ScaLAPACK is a library of high performance linear algebra routines for distributed memory MIMD machines. It is a continuation of the LAPACK project, which has designed and produced an efficient linear algebra library for workstations, vector supercomputers and shared memory parallel computers . Both libraries contain routines for the solution of systems of linear equations, linear least squares problems and eigenvalue problems. The goals of the LAPACK project, which continue into the ScaLAPACK project, are efficiency so that the computationally intensive routines execute as fast as possible; scalability as the problem size and number of processors grow; reliability, including the return of error bounds; portability across machines; flexibility so that users may construct new routines from well designed components; and ease of use. Towards this last goal the ScaLAPACK software has been designed to look as much like the LAPACK software as possible.
Many of these goals have been attained by developing and promoting standards, especially specifications for basic computational and communication routines. Thus LAPACK relies on the BLAS [26, 15, 14], particularly the Level 2 and 3 BLAS for computational efficiency, and ScaLAPACK  relies upon the BLACS  for efficiency of communication and uses a set of parallel BLAS, the PBLAS , which themselves call the BLAS and the BLACS. LAPACK and ScaLAPACK will run on any machines for which the BLAS and the BLACS are available. A PVM  version of the BLACS has been available for some time and the portability of the BLACS has recently been further increased by the development of a version that uses MPI .
The first part of this paper presents the design of ScaLAPACK. After a brief discussion of the BLAS and LAPACK, the block cyclic data layout, the BLACS, the PBLAS, and the algorithms used are discussed. We also outline the difficulties encountered in producing correct code for networks of heterogeneous processors; difficulties that we believe are little recognized by other practitioners.

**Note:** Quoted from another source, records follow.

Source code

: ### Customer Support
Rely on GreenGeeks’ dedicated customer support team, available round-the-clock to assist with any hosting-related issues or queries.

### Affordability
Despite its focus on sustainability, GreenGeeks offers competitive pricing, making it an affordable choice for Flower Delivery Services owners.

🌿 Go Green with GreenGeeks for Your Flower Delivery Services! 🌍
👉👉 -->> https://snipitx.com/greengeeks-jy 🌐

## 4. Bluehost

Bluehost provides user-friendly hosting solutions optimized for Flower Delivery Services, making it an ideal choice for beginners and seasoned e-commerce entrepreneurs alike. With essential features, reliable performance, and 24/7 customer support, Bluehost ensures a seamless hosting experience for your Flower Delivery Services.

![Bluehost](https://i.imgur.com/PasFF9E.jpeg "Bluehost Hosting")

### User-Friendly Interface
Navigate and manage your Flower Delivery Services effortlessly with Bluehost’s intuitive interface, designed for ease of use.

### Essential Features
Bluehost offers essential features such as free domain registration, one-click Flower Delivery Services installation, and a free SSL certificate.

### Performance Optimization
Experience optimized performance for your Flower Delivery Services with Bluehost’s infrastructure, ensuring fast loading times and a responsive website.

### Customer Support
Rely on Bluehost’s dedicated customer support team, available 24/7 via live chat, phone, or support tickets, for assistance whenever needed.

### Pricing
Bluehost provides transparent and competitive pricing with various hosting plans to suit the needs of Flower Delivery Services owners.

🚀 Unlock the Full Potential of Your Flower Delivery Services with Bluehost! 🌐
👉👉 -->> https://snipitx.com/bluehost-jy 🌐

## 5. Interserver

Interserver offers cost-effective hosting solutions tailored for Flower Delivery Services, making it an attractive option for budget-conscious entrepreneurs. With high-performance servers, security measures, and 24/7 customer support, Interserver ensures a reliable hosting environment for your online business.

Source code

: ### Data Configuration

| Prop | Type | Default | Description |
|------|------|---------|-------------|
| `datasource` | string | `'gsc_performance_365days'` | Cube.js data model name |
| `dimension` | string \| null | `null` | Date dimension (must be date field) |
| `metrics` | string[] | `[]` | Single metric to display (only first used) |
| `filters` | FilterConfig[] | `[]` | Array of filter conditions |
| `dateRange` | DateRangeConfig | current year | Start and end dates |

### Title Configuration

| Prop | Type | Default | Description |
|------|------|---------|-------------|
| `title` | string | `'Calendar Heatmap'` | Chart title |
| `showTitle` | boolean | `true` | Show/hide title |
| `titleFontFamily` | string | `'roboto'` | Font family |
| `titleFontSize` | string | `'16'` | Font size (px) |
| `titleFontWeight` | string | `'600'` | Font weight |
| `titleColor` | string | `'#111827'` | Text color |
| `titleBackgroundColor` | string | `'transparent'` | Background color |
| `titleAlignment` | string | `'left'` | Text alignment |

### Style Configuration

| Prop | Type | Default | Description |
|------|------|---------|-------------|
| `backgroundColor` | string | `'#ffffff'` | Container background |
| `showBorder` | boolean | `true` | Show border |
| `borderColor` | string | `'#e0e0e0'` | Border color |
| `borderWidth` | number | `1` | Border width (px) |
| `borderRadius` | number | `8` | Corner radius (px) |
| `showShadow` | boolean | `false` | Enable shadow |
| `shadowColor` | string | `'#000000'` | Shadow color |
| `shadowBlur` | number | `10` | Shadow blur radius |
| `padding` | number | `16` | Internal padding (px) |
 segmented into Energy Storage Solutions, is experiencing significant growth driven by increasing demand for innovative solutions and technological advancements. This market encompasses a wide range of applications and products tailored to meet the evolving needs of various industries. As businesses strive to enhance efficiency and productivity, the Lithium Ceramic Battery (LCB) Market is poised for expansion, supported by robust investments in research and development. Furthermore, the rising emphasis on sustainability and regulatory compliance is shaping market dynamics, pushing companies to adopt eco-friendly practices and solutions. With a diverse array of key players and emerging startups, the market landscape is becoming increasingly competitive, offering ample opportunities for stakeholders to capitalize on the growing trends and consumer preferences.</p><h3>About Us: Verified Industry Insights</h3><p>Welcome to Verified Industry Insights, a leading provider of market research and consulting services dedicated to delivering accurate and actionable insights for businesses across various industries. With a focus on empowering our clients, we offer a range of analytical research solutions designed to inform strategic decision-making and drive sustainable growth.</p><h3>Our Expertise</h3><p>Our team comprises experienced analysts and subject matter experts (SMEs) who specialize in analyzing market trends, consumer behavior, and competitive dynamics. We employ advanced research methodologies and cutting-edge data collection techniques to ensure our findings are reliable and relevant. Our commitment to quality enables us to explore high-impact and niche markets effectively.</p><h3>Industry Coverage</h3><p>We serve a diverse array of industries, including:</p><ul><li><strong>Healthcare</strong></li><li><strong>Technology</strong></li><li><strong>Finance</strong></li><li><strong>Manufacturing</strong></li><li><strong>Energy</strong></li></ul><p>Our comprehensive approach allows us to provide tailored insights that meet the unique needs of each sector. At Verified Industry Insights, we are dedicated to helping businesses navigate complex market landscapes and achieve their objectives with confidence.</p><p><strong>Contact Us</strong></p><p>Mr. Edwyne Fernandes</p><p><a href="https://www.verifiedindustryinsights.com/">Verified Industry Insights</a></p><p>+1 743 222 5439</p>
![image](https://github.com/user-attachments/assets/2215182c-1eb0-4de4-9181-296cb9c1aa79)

The paper then discusses the performance of ScaLAPACK. Extensive results on various platforms are presented. One of our goals is to model and predict the performance of each routine as a function of a few problem and machine parameters. One interesting result is that for some algorithms, speed is not a monotonic increasing function of the number of processors. In other words, it can sometimes be beneficial to let some processors remain idle. Finally, we look at possible future directions and give some concluding remarks.